* [What you will do]:
Leaving out only the pictures, write out all the entries exactly.

* [Human keypoint data]:
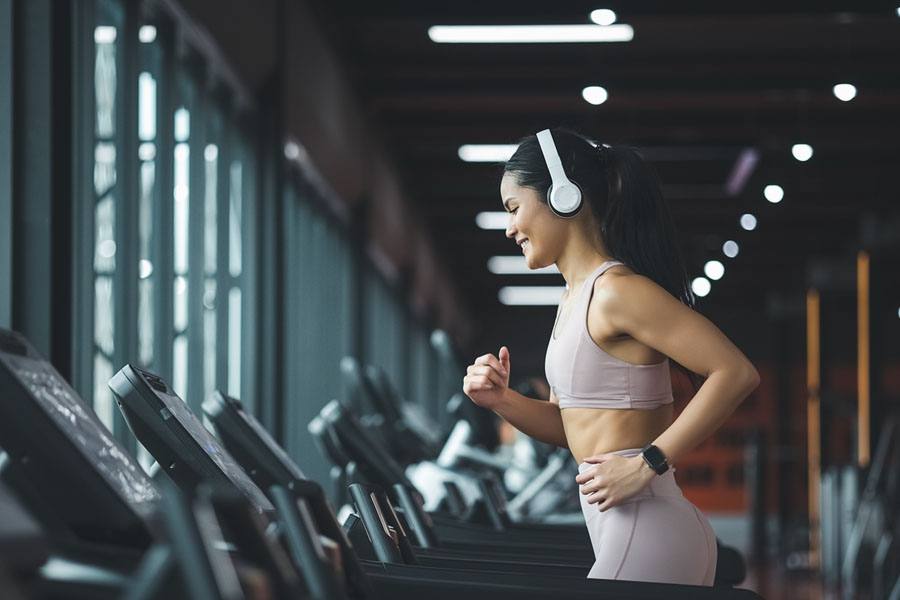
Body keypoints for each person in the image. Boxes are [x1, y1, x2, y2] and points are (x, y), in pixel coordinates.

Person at [462, 128, 760, 585]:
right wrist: (501, 400)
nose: (509, 228)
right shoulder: (574, 301)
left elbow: (735, 372)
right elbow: (574, 428)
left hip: (649, 527)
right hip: (633, 530)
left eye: (514, 208)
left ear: (563, 196)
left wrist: (648, 462)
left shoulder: (617, 292)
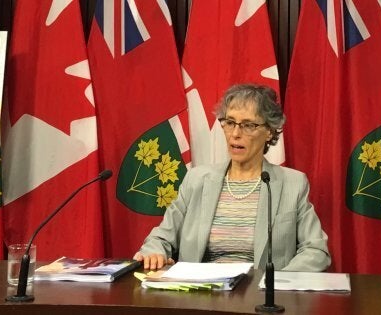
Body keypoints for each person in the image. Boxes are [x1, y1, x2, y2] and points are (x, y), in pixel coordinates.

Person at [134, 84, 331, 272]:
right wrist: (154, 252)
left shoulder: (292, 183)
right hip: (201, 297)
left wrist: (277, 283)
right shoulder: (197, 179)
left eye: (248, 125)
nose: (235, 134)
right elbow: (161, 238)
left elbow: (316, 251)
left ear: (269, 131)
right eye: (230, 123)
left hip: (259, 299)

* [Final answer]:
Body keypoints for each person in the image. Boxes are [x1, y1, x2, y2] and points are (x, y), in pixel coordinates.

Person at [462, 128, 760, 585]:
right wrist: (501, 400)
nose: (509, 228)
right shoulder: (574, 301)
left elbow: (735, 372)
right elbow: (574, 428)
left hip: (649, 527)
right hip: (633, 530)
left eye: (514, 208)
left ear: (563, 196)
left wrist: (648, 462)
left shoulder: (617, 292)
Body keypoints for each person in the image. Boxes are [x1, y1, x2, y2] and points are (x, y), in pixel coordinates.

Person at [134, 84, 331, 272]:
right wrist: (154, 252)
left shoulder: (292, 183)
right hip: (201, 297)
left wrist: (277, 283)
right shoulder: (197, 179)
left eye: (248, 125)
nose: (235, 134)
right elbow: (161, 238)
left elbow: (316, 251)
left ear: (269, 131)
right eye: (230, 123)
left hip: (259, 299)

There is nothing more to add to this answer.